## Written problem
Please repeat the data below line for line, from its first line through the line that contains "family: Chaetodontidae", including both of those lines.

## Supplied data
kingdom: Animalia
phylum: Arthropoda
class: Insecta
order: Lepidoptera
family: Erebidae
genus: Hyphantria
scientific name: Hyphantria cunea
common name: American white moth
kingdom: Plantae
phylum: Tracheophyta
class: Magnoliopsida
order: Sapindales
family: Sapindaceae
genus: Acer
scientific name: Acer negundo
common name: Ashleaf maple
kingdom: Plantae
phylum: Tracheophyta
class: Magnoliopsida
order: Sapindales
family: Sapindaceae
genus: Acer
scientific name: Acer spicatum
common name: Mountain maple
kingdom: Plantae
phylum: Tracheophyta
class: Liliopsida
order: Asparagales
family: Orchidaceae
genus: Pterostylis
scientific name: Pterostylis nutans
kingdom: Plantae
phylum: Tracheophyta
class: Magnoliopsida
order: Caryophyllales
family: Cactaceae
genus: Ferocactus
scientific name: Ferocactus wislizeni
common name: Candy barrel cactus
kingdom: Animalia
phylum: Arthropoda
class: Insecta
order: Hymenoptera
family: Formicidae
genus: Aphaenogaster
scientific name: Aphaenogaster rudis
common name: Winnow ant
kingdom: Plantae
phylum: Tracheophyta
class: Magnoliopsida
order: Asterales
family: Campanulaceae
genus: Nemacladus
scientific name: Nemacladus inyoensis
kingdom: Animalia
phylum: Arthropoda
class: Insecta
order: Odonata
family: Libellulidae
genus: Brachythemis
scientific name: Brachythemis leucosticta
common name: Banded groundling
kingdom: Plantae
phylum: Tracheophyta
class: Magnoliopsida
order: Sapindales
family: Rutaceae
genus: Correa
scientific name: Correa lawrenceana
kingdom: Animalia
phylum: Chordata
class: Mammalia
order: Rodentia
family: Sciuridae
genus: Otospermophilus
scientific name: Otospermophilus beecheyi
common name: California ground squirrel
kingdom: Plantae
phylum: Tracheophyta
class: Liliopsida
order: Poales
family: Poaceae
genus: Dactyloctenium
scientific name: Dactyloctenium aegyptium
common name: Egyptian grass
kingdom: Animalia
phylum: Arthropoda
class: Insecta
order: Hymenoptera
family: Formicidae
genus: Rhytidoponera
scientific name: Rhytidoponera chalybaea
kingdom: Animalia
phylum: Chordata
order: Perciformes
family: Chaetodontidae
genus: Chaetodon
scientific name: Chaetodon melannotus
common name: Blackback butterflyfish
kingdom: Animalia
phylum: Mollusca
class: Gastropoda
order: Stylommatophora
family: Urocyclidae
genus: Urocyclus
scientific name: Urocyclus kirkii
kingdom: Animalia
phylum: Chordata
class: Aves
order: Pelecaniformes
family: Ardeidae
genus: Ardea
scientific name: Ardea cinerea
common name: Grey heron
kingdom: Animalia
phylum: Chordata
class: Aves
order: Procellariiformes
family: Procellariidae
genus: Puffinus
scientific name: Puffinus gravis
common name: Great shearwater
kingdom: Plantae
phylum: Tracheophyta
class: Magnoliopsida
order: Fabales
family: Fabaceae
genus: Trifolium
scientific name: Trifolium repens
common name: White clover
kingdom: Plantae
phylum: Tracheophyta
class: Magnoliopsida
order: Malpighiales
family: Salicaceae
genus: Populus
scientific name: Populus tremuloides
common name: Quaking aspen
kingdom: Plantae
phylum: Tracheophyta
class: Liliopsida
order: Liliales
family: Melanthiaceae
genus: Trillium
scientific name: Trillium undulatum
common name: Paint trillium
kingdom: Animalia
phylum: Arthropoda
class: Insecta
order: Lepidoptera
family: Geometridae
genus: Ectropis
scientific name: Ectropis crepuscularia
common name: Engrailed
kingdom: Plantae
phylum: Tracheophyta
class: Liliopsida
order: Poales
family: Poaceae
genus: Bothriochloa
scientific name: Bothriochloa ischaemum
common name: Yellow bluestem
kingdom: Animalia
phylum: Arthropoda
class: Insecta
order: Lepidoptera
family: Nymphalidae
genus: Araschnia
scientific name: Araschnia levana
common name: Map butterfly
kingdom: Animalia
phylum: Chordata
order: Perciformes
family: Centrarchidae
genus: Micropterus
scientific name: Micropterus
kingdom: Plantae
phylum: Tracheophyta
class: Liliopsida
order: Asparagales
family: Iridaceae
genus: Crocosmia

## Correct output
kingdom: Animalia
phylum: Arthropoda
class: Insecta
order: Lepidoptera
family: Erebidae
genus: Hyphantria
scientific name: Hyphantria cunea
common name: American white moth
kingdom: Plantae
phylum: Tracheophyta
class: Magnoliopsida
order: Sapindales
family: Sapindaceae
genus: Acer
scientific name: Acer negundo
common name: Ashleaf maple
kingdom: Plantae
phylum: Tracheophyta
class: Magnoliopsida
order: Sapindales
family: Sapindaceae
genus: Acer
scientific name: Acer spicatum
common name: Mountain maple
kingdom: Plantae
phylum: Tracheophyta
class: Liliopsida
order: Asparagales
family: Orchidaceae
genus: Pterostylis
scientific name: Pterostylis nutans
kingdom: Plantae
phylum: Tracheophyta
class: Magnoliopsida
order: Caryophyllales
family: Cactaceae
genus: Ferocactus
scientific name: Ferocactus wislizeni
common name: Candy barrel cactus
kingdom: Animalia
phylum: Arthropoda
class: Insecta
order: Hymenoptera
family: Formicidae
genus: Aphaenogaster
scientific name: Aphaenogaster rudis
common name: Winnow ant
kingdom: Plantae
phylum: Tracheophyta
class: Magnoliopsida
order: Asterales
family: Campanulaceae
genus: Nemacladus
scientific name: Nemacladus inyoensis
kingdom: Animalia
phylum: Arthropoda
class: Insecta
order: Odonata
family: Libellulidae
genus: Brachythemis
scientific name: Brachythemis leucosticta
common name: Banded groundling
kingdom: Plantae
phylum: Tracheophyta
class: Magnoliopsida
order: Sapindales
family: Rutaceae
genus: Correa
scientific name: Correa lawrenceana
kingdom: Animalia
phylum: Chordata
class: Mammalia
order: Rodentia
family: Sciuridae
genus: Otospermophilus
scientific name: Otospermophilus beecheyi
common name: California ground squirrel
kingdom: Plantae
phylum: Tracheophyta
class: Liliopsida
order: Poales
family: Poaceae
genus: Dactyloctenium
scientific name: Dactyloctenium aegyptium
common name: Egyptian grass
kingdom: Animalia
phylum: Arthropoda
class: Insecta
order: Hymenoptera
family: Formicidae
genus: Rhytidoponera
scientific name: Rhytidoponera chalybaea
kingdom: Animalia
phylum: Chordata
order: Perciformes
family: Chaetodontidae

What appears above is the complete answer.